Mientras escuchaba atenta, y con su corazón latiendo con fuerza, Adeline se inclinó hacia adelante.

-¿Y nadie trató de calmarlo?

Harriet asintió lentamente, pero su expresión se ensombreció aún más.

-Lo intentaron. Hasta el párroco vino a hablarle, y el señor Hartridge apareció al día siguiente con una escolta, pero... cuando lo encontraron...

La voz de Harriet se quebró y necesitó un momento para continuar.

-Estaba colgado en el gran salón. Una cuerda gruesa alrededor de su cuello, balanceándose bajo la gran lámpara.

Adeline se cubrió la boca con una mano, horrorizada.

-¿Y el bebé? ¿Que fue de él? ¿También murió en el parto?-preguntó, esta vez con un hilo de voz.

-Hartridge vio al bebé cuando nació. Dijo que no era humano.

-¿Qué quieres decir?- preguntó

Harriet se inclinó hacia adelante, bajando la voz hasta un susurro.

-Dijo que tenía ojos rojos... como el fuego. Su piel era grisácea, escamosa, y cuando lo tocó, estaba fría como el hielo. Juró que no era un bebé, sino un engendro... un castigo del infierno que había venido a llevarse a Claire. Al día siguiente, cuando encontraron al señor Thurnston ahorcado, la cuna estaba vacia. Algunos creen que Hardtrige lo mató...otros que fue su propio padre el que, en un ataque de furia, arrojó su cuerpo al pozo del jardín.

Adeline frunció el ceño, sus pensamientos aturdidos por la oscuridad de aquella historia.

-¿Y tú qué crees? -preguntó, incapaz de contenerse.

Harriet negó con la cabeza.

-Hay quienes aseguran que el bebé nunca murió. Que algo tan oscuro no puede ser destruido.

- Pero ... Aunque fuera un ser demoníaco... Solo era un bebé. ¿Como iba sobrevivir?

Harriet se acercó, inclinándose tanto que Adeline podía sentir el aroma de las hierbas que había usado en la sopa.

- Afirman que esa criatura escapó... reptando entre las sombras, escondiéndose en los rincones más oscuros de la mansión.

-¿Crees que sigue allí?- cuestiono Adeline abrazándose a si misma.

Harriet no respondió de inmediato. Miró por la ventana, donde los rayos iluminaban el oscuro cielo.

-Dicen que los campesinos que se pierden en los bosques cercanos ven dos ojos rojos brillando entre las sombras... Y que, si escuchas con atención, puedes oír el llanto de un bebé.

-¿Y tú? -preguntó en un susurro tembloroso-. ¿Tú lo has visto?

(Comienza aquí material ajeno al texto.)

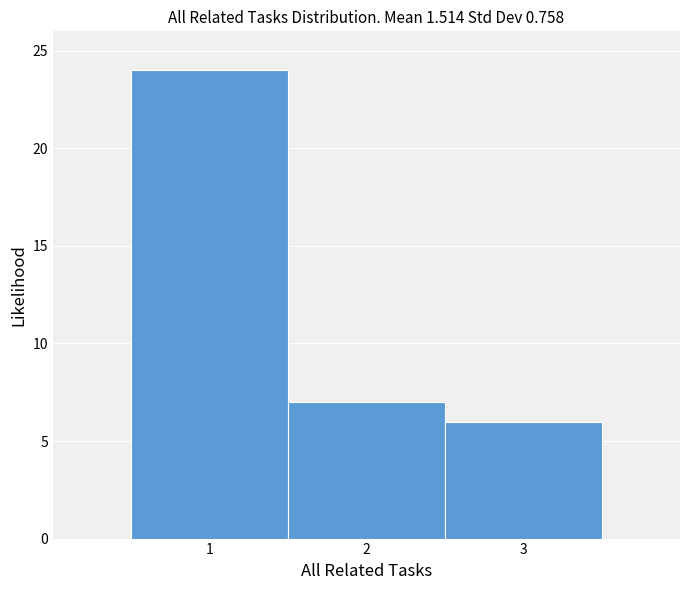

Reading left to right, list every bar in this chart as the range it spans on the x-axis followed by its height. The values are not printed on the chart, so give them approximately, as read against the axis.

0.5 to 1.5: 24
1.5 to 2.5: 7
2.5 to 3.5: 6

Miró a su hija con una intensidad que hizo que Adeline deseara no haber preguntado.

- Yo no he visto ni escuchado nada. Pero te aseguro que no tengo intención de acercarme y comprobarlo.

La habitación quedó en completo silencio, salvo por el crepitar del fuego. Afuera, el viento seguía aullando, y la lluvia comenzó a golpear los cristales como si el mismo bosque quisiera advertirles de algo que estaba a punto de suceder.